Imagine you want to make a net out of string to filter and catch objects of a certain size, minimizing the length of string employed. (This actually arises in filtering biological impurities from water.) One way to model the problem is as follows.

A net $N$ is a connected, infinite plane graph with no vertex of degree $1$. The objects to be caught are all convex shapes $C$ of area $\ge 1$:

Above, the disk has radius $r=1/\sqrt{\pi} \approx 0.56$, the square is $1 \times 1$, etc.

A shape $C$ can pass through the net if there is some positioning of $C$ such that the closed shape $C$ shares no point with $N$. Otherwise $C$ is caught by the net $N$. Let $\cal C$ be the set all convex shapes $C$ of area $\ge 1$.

A natural net is an orthogonal grid, a tiling of the plane by $1 \times 1$ squares. It seems clear this catches all shapes in $\cal C$. Its efficiency can be measured by the length of string per unit area of the plane. For this grid, this $L/A$ ratio is $2$.

But a tiling of the plane by unit-area hexagons is more efficient. The edge length of such a hexagon is $\frac{\sqrt{2}}{3^{3/4}} \approx 0.62$; its incircle radius is $\frac{1}{\sqrt{2} \sqrt[4]{3}} \approx 0.54$. Here it is shown superimposed on the unit-area disk, which it clearly catches.

This hexagonal tiling seems to catch all shapes in $\cal C$, and if I've calculated correctly, its $L/A$ ratio is $\frac{3^{3/4}}{\sqrt{2}} \approx 1.61$.

=== DATA EXTRACTS ===
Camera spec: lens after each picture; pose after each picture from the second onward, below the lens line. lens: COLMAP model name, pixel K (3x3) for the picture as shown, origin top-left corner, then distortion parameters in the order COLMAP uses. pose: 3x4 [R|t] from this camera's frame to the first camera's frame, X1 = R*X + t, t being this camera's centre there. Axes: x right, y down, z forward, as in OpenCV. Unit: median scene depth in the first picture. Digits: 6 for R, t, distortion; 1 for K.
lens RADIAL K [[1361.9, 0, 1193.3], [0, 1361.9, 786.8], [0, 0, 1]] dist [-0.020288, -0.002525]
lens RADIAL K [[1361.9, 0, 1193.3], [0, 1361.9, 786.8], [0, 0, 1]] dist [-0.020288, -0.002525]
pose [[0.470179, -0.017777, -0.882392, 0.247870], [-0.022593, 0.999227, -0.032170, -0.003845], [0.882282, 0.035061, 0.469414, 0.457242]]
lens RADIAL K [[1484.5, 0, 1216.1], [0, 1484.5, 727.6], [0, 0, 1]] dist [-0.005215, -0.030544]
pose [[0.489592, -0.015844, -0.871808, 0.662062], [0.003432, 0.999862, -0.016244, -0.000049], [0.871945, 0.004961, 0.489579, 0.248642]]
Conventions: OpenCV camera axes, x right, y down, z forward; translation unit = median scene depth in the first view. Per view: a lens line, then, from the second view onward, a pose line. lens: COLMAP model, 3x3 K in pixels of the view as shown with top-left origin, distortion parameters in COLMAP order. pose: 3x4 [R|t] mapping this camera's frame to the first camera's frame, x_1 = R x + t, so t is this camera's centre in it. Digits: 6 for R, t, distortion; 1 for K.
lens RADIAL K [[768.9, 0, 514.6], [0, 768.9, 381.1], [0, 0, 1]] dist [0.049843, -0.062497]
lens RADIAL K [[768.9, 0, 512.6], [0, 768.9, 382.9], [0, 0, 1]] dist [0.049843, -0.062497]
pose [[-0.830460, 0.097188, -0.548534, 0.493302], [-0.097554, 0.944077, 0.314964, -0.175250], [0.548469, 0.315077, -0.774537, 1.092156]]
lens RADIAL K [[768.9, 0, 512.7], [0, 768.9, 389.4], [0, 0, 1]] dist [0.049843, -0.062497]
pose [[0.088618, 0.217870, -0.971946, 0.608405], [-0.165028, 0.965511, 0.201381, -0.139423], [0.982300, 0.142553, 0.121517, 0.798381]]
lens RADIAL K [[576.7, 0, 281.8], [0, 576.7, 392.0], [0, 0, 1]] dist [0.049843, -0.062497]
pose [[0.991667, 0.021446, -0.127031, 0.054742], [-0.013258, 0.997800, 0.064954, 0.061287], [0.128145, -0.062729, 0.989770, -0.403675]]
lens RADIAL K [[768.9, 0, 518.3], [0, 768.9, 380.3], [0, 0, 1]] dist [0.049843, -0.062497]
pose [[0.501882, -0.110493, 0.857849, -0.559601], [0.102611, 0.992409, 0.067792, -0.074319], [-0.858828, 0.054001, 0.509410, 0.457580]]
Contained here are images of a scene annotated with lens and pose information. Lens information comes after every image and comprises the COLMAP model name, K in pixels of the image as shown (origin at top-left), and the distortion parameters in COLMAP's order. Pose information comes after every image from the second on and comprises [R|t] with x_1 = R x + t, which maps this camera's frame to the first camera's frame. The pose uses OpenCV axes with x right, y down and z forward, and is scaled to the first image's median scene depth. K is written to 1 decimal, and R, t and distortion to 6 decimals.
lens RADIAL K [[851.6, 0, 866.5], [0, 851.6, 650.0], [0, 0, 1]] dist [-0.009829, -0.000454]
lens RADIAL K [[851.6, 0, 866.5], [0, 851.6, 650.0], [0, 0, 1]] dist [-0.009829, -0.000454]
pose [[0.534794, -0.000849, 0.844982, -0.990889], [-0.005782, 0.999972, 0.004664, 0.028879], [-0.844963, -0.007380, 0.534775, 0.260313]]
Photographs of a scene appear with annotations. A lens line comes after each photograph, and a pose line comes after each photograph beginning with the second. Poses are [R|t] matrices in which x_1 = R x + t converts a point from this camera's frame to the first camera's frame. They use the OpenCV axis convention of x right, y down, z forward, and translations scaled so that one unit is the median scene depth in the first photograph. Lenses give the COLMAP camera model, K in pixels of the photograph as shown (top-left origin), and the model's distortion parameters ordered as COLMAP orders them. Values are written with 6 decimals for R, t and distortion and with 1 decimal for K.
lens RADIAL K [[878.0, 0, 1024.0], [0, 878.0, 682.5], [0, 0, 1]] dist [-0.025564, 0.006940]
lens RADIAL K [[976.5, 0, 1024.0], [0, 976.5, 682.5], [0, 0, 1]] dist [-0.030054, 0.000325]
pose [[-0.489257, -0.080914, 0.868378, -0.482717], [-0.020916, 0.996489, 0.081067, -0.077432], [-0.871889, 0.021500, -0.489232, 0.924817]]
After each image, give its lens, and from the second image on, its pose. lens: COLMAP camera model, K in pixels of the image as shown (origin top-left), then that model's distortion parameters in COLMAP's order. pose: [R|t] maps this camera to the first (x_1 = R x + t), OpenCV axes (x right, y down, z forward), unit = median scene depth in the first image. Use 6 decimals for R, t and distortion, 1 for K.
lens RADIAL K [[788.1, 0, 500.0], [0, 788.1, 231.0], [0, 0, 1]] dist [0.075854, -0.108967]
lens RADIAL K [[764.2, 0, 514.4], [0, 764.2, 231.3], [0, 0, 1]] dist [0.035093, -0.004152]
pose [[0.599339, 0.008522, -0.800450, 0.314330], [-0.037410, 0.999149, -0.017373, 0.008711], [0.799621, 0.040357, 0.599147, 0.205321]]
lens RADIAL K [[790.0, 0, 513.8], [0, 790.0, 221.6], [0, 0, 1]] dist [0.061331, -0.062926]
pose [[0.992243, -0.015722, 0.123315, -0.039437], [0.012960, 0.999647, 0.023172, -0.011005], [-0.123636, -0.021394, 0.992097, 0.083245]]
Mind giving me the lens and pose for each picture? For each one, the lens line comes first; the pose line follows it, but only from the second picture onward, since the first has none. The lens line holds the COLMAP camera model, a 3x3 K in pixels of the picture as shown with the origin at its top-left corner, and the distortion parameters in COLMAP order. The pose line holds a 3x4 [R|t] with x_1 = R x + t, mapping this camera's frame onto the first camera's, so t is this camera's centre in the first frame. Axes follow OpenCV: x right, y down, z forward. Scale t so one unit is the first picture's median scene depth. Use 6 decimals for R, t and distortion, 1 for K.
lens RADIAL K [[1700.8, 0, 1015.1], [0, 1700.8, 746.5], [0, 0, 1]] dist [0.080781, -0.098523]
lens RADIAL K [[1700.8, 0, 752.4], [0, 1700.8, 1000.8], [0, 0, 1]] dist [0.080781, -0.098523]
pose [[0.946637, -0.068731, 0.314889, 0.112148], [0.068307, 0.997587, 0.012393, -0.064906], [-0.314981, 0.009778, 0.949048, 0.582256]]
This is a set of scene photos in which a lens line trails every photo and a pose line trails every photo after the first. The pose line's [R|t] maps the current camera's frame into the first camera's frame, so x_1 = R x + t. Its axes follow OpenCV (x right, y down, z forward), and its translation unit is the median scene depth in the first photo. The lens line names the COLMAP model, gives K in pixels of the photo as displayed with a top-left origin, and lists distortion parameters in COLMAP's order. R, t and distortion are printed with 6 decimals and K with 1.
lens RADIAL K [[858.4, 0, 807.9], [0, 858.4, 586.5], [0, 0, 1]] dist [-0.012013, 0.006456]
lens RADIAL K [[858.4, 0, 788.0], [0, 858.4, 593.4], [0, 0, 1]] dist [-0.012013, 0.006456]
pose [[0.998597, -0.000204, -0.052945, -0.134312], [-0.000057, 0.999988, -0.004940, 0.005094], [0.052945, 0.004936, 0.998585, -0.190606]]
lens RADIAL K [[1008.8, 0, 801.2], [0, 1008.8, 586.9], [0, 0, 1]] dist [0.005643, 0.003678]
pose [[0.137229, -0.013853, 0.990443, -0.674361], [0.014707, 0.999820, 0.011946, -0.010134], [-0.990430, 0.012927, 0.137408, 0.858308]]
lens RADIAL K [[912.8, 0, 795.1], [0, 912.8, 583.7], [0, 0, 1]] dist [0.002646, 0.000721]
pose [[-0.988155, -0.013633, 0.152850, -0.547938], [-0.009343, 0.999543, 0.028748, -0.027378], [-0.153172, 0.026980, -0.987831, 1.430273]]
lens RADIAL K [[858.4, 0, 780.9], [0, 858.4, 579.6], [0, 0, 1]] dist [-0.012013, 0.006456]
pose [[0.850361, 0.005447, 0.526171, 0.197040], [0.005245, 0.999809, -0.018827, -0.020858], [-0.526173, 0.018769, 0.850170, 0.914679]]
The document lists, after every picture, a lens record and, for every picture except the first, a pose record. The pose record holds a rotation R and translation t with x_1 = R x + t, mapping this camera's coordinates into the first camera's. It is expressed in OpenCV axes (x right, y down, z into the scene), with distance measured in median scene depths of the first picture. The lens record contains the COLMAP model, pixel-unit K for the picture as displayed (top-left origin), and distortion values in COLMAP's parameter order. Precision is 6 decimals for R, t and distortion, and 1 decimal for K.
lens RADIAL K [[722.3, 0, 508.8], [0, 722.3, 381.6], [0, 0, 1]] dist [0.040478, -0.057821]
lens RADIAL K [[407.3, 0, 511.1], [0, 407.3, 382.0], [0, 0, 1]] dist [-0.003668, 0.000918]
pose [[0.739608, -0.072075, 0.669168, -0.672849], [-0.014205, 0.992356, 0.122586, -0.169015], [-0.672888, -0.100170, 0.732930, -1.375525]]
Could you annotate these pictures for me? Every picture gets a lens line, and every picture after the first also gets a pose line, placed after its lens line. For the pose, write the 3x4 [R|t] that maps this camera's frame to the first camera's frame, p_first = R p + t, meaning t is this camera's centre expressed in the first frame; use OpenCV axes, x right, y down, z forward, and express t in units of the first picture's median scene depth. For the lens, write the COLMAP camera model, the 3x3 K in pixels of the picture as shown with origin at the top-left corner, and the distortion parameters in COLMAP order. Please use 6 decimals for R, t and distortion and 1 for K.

=== WHAT THE TASK REQUIRES ===
Can you carry on the passage on string nets from the point where it stops? The material has no connection to the passage on string nets.

=== EXERCISE RESULT ===
Q. Is there a more efficient net than this hexagonal tiling?

I asked an analogous question two years ago, "The sparsest planar net that captures every unit segment," whose answer might also be a hexagonal tiling. The current question is more like an isoperimetric problem, and might have been explored already in that context. If anyone knows, I'd appreciate a pointer. Thanks!

Answered by Yoav Kallus. My problem is "equivalent to asking what is the least mean length partition of the plane into cells of area at most $1$." It is therefore "equivalent to the Honeycomb problem, which was solved by [Thomas] Hales" in 1999, just 2035 years since it was "conjectured" by Varro :-). So the hexagonal tiling described above is indeed optimal, but certainly not obviously so. The answer to Q is therefore: No.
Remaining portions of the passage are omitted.